Si le film prendra corps au-delà de ce squelette solitaire et mutique qu'il impose au début et risquera -c'est sa plus belle idée- de jeter un pont dramaturgique entre contexte politique local et aspirations de série B américaines, c'est grâce à ce Meursault que le cinéaste compose lui-même, opaque visage allongé d'indignation mêlée de dégoût, à la conscience soudain réveillée, au déterminisme buté par la mission programmatique qu'il s'impose. The Hunter accumule les scènes maigrement connectées les unes aux autres, installant dès son prologue une esthétique du raccord manqué, du flash-back non signalé, de la liaison par la proximité des forces en présence, et non de leur attirances l'une par l'autre. Tout comme il annonce les glissements du sens du réel que va subir son personnage principal, aussi violentes que les ellipses soulignées par le bruitage. Clic-clac. En retournant ainsi l'arme contre son pays tout entier, Pitts fait montre d'une virulence de propos rare, d'autant plus précieuse qu'il met un point d'honneur à obtenir le visa de censure de son pays afin de tourner en toute légalité et pouvoir distribuer ses films sur le territoire. D'autant, encore, que Pitts scénariste mais aussi acteur ne fait preuve d'aucune indulgence pour psychologiser de son personnage puis jeter ce trousseau de clefs toute faites au spectateur. L'homme est perdu dans un fond de champ, l'expression illisible barrée par une porte lorsqu'il apprend le décès de sa femme et de sa fille.

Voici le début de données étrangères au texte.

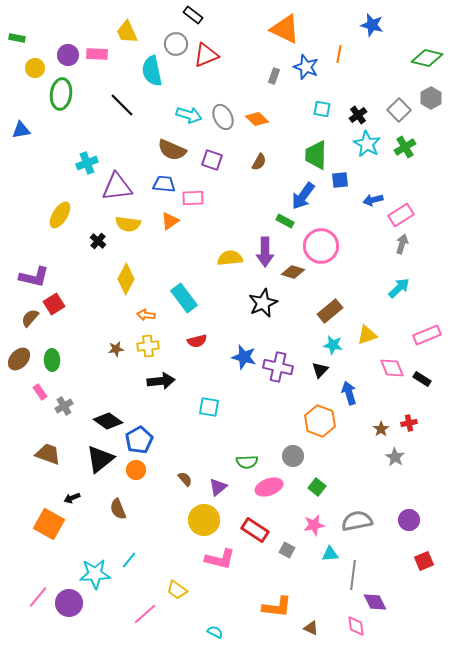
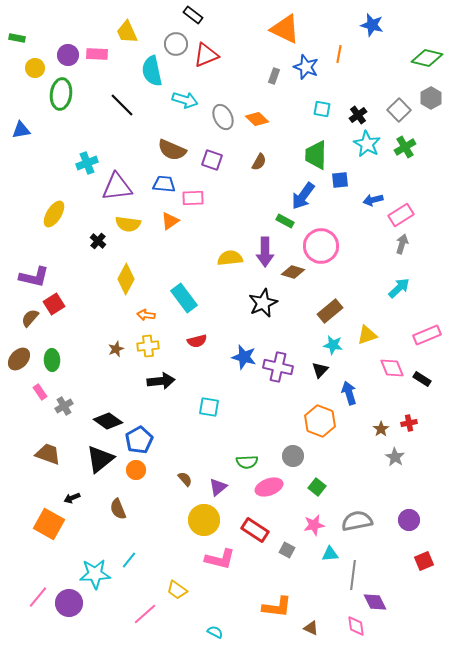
cyan arrow at (189, 115): moved 4 px left, 15 px up
yellow ellipse at (60, 215): moved 6 px left, 1 px up
brown star at (116, 349): rotated 14 degrees counterclockwise
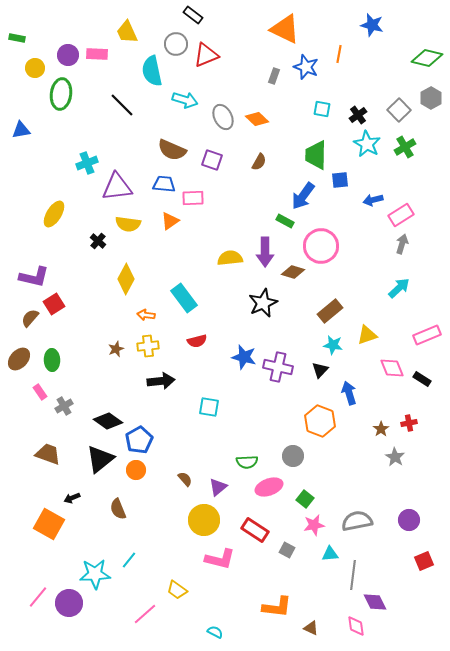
green square at (317, 487): moved 12 px left, 12 px down
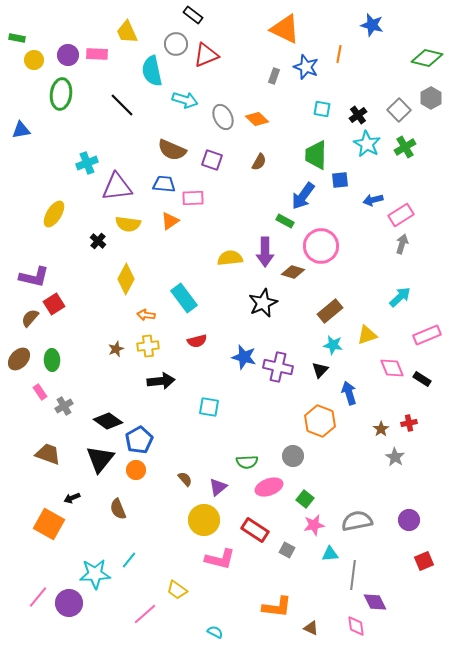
yellow circle at (35, 68): moved 1 px left, 8 px up
cyan arrow at (399, 288): moved 1 px right, 9 px down
black triangle at (100, 459): rotated 12 degrees counterclockwise
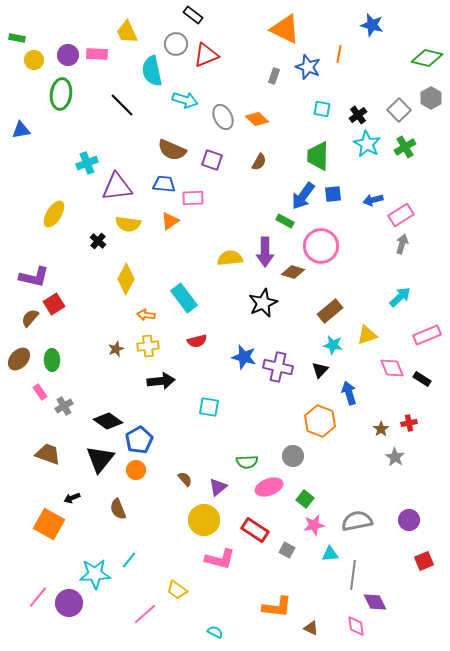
blue star at (306, 67): moved 2 px right
green trapezoid at (316, 155): moved 2 px right, 1 px down
blue square at (340, 180): moved 7 px left, 14 px down
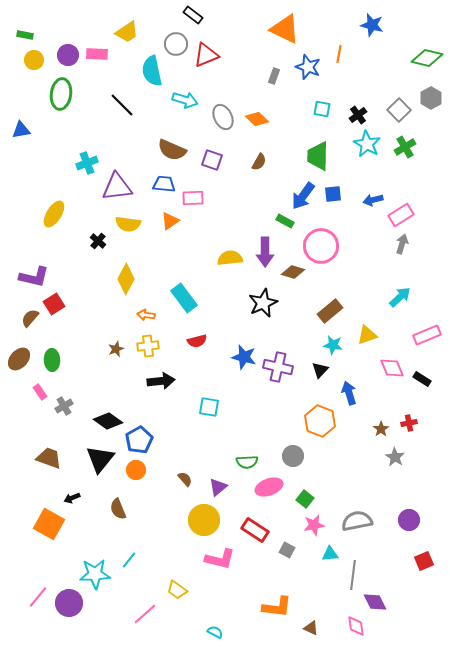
yellow trapezoid at (127, 32): rotated 100 degrees counterclockwise
green rectangle at (17, 38): moved 8 px right, 3 px up
brown trapezoid at (48, 454): moved 1 px right, 4 px down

L'enchainement causal -dont on devinera à terme qu'il s'agissait d'une vertigineuse chute morale- qui déroule alors son inéluctable réseau mène de déchéance en humiliations successives au fil, ténu mais tendu, d'un hommage au film de genre américain des années 70 (le titre est emprunté au roman de Richard Stark qui a inspiré Point Blank de John Boorman), Targets de Peter Bogdanovitch en tête. La poursuite en voiture et la longue dernière séquence en forêt soulignent cette approche détournée du polar politique, jouant du parallèle discursif comme assise d'un style rêche et acerbe à l'image de l'auteur : non réconcilié.